Cheektowaga's first master plan was adopted in 1969, and it was last updated in 1992. It was hoped the 1992 update would ease the transition between commercial and residential areas while preserving green space.
Fifteen years later, "we're looking at a lot of changes in the complexion of the town," Magierski said.
The state Quality Communities Initiative awarded the $100,000 grant to Cheektowaga "to work in partnership with the Towns of Amherst and Lancaster and the Villages of Depew and Sloan to develop a comprehensive master plan which will focus on the use of existing infrastructure, regional consistency and discouragement of sprawl."
Lancaster Supervisor Robert H. Giza said the towns are used to cooperating.

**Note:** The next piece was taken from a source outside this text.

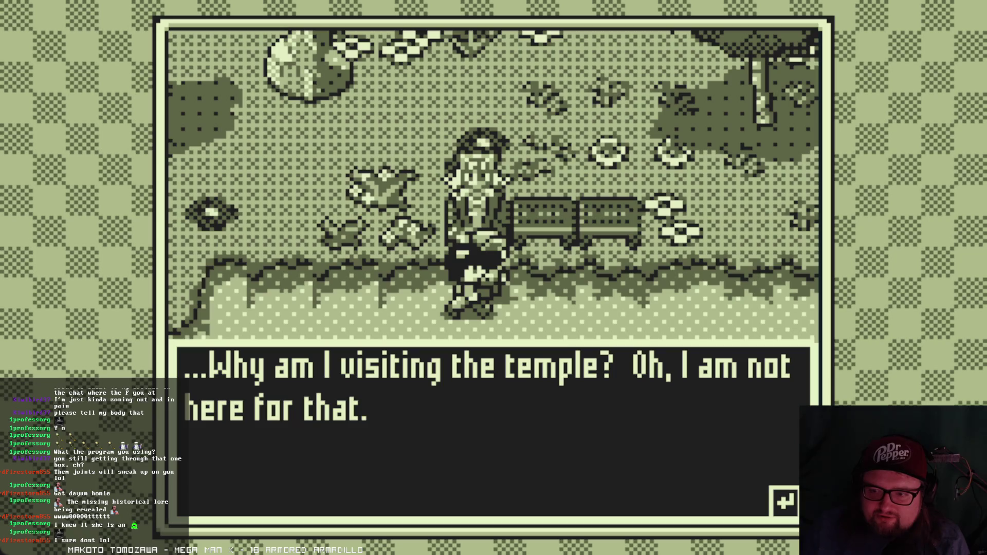
- Hear her fresh-air, onion and boyfriend story to the end, then close it
key("Return")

"Anything they do, it affects us and vice versa," he said. "Anything we can do to help them, we'll do. I'm sure they will do the same."
Transit Road is the border between Cheektowaga and Lancaster and Depew and an example of an area that would be looked at, so "our retail development would look similar to Lancaster's retail development," Adamczak said.
Cheektowaga Zoning Board Chairman Andrew Kulyk worked on the last master plan, and said it needs to be revisited.
"When it comes to planning, zoning and development, these things are now a shared responsibility. We are experiencing growth on our side, Lancaster is encountering explosive growth on their side," said Kulyk. "We certainly should be working together."